Dropping in a couple of lume shots of the fully lumed cream dialed DC57. There aren't many options for a chronograph you can use in the dark.


----------



## watchman67 (Apr 1, 2009)

Nice watch but I need to have a bezel, make mine DC 66.


----------



## earlofsodbury (Dec 4, 2019)

yycgee said:


> There is one flaw I can't quite understand. The separation of the Damasko logo and the day date window. It's almost like they only have one way to do the logo


I own a DC57, and subjectively I feel the layout balances-out the dial very well.

Objectively, the date wheels are fixed sizes, so if you positioned them in-line with the *3*, they would impinge upon the printed number itself - meaning it would need to be incomplete, smaller or omitted - and that really would look poor. FWIW, I think Damasko made the right design choice.

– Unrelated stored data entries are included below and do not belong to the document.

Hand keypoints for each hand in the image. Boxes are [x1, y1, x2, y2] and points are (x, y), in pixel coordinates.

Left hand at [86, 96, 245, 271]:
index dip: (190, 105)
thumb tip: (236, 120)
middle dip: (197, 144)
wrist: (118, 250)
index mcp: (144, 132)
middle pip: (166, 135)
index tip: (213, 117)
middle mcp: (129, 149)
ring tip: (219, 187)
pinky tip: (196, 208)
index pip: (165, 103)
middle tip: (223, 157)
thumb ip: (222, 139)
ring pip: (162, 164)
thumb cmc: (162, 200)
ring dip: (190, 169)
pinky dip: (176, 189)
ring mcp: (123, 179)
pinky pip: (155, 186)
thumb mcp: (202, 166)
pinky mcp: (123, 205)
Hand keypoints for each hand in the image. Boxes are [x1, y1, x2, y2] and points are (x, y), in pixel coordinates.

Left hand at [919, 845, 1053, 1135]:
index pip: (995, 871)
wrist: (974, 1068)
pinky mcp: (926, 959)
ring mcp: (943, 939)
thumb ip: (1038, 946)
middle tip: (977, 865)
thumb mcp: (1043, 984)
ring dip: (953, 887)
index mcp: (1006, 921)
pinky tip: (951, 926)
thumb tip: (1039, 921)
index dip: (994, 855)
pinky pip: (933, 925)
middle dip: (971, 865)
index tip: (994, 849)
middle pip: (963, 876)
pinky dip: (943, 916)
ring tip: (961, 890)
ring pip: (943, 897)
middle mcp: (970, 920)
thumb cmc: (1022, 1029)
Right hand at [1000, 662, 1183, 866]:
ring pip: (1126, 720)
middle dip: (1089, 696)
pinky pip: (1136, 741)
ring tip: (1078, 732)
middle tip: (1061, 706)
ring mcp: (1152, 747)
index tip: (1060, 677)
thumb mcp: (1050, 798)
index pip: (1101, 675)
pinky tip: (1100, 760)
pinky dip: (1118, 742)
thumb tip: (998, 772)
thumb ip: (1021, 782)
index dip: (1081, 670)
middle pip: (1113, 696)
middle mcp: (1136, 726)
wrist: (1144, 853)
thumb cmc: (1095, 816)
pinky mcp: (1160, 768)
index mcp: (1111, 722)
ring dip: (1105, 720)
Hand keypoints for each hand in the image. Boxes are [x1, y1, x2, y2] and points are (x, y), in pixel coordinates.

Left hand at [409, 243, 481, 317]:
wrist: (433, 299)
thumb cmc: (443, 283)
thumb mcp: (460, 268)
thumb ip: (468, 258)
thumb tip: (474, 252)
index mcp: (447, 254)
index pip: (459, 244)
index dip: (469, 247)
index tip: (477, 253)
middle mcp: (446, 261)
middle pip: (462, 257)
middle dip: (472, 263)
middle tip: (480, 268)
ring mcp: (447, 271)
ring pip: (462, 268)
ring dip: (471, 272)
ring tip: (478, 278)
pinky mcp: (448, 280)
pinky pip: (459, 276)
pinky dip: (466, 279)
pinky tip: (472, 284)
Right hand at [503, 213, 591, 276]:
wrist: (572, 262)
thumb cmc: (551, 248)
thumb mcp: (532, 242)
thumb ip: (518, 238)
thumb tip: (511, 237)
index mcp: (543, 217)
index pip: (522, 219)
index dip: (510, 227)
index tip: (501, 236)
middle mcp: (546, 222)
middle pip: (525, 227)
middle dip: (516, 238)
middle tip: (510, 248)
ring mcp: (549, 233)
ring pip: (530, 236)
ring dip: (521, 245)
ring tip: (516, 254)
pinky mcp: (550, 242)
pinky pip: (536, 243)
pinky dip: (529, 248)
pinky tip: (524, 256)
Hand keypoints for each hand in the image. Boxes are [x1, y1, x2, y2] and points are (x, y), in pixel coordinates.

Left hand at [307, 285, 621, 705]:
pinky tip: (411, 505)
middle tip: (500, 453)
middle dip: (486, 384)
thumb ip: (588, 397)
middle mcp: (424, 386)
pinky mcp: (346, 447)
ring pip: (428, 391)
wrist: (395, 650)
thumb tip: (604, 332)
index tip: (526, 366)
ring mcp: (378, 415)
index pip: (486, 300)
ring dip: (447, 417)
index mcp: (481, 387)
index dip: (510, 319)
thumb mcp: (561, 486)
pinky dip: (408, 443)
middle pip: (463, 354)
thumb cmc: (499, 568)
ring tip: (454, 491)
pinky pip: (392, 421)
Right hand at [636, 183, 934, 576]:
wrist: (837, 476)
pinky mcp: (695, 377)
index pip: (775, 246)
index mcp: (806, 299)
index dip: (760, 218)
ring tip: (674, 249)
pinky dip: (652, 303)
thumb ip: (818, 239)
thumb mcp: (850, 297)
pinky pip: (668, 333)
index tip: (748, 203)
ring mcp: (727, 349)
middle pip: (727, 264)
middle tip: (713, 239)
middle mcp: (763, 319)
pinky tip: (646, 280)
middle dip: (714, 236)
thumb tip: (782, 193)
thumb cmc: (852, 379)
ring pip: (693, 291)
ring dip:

I'm just back from 2 week holiday in the rain-lashed UK where my 8 year old DC57 has been my daily wearer in all conditions outdoors, naturally it never missed a beat:


----------



## yycgee (Aug 24, 2019)

Good point on the date window design choice. But you’d think because of that they would have just lowered the logo up against the date window a little more. Should be able to print that anywhere so I struggle to buy that they are stuck to it from their DA dials or others where the cross hairs occupy that empty space. 

Great pick btw!


Sent from my iPhone using Tapatalk


----------



## earlofsodbury (Dec 4, 2019)

I guess at the end-of-the-day this comes down to personal preference. I can see why they did it, it sits evenly in the context of all that surrounds it, and it just plain doesn't bother my eye - especially in-the-metal, close-up photographs tend to exaggerate characteristics unflatteringly. Hopefully familiarity will blind you to it so you can enjoy the watch 100%! 

And thanks, a rare decent photo; my Pic-Fu skills are weak...


----------